A Marseille, « le référendum, pourquoi pas, mais pas seulement »
Agente de la caisse d’allocations familiales (CAF) à Marseille, Christelle Coutelan, 43 ans, a défilé ce jeudi 13 avril entre le Vieux-Port et la porte d’Aix avec, au revers, la reproduction agrandie d’une carte vitale frappée d’un logo CGT. « Le RIP [référendum d’initiative partagée], j’avoue que je n’y crois pas vraiment. Il y a beaucoup d’obstacles à passer avant qu’il ne devienne une solution concrète.
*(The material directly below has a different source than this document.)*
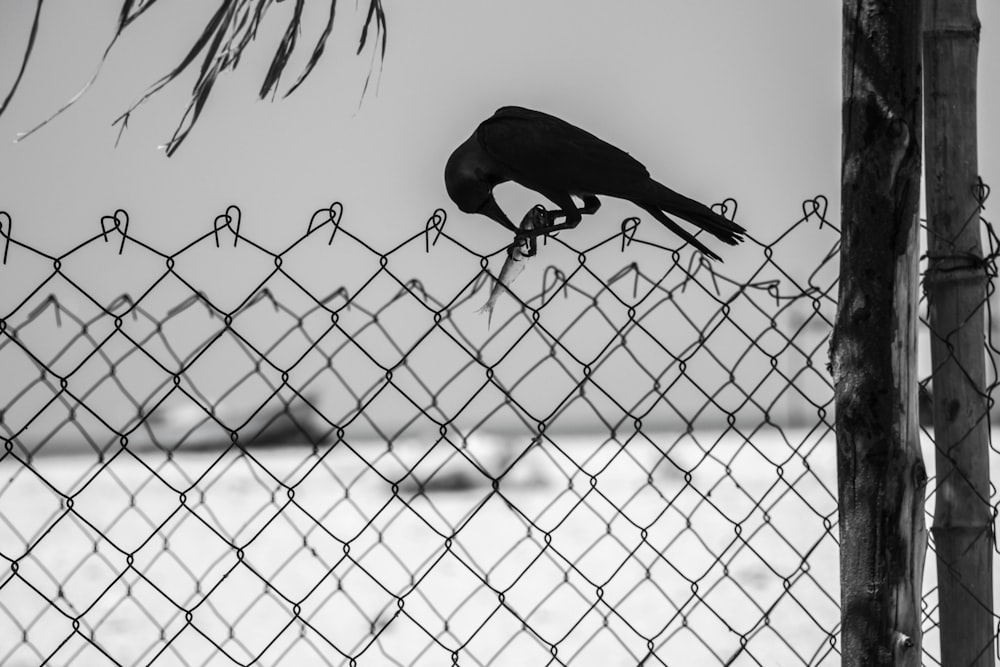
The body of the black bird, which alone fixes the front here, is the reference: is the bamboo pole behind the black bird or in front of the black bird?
behind

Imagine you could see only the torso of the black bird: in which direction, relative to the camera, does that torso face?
to the viewer's left

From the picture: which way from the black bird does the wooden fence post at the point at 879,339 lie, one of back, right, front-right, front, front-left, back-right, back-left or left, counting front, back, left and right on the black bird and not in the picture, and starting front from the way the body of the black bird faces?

Attendre qu’il aboutisse sera beaucoup trop long. Donc, pourquoi pas, mais pas seulement… ».
« On va y participer bien sûr, mais sans se contenter de ça » poursuit Christelle, qui s’est déjà préparée à la perspective de voir le Conseil constitutionnel valider la réforme des retraites. « La lutte doit continuer et s’organiser différemment, imagine-t-elle. On peut participer à des caisses de grève pour aider les salariés des secteurs dont la mise à l’arrêt pèse vraiment sur l’économie. Ou prévoir des cortèges le week-end, par exemple, pour éviter de perdre des journées de salaire », propose celle qui dit avoir déjà accumulé douze jours de grève depuis janvier.
Même si elle reconnaît être « lassée des grands cortèges qui n’ont pas fait plier le gouvernement », l’agente CAF voit dans une mobilisation qui dure des points très positifs. « Le gouvernement est isolé, l’intersyndicale tient la distance, l’agrégation de la colère s’est faite. Les gens ne parlent pas que de la question des retraites comme ils le faisaient en 2010. Il y a aussi l’inflation, la baisse du niveau de vie, les sujets relatifs à l’environnement qui deviennent, pour nous tous, essentiels… Quelque chose de différent est en train de se passer et je ne suis pas sûre que le gouvernement et Emmanuel Macron l’aient très bien compris ».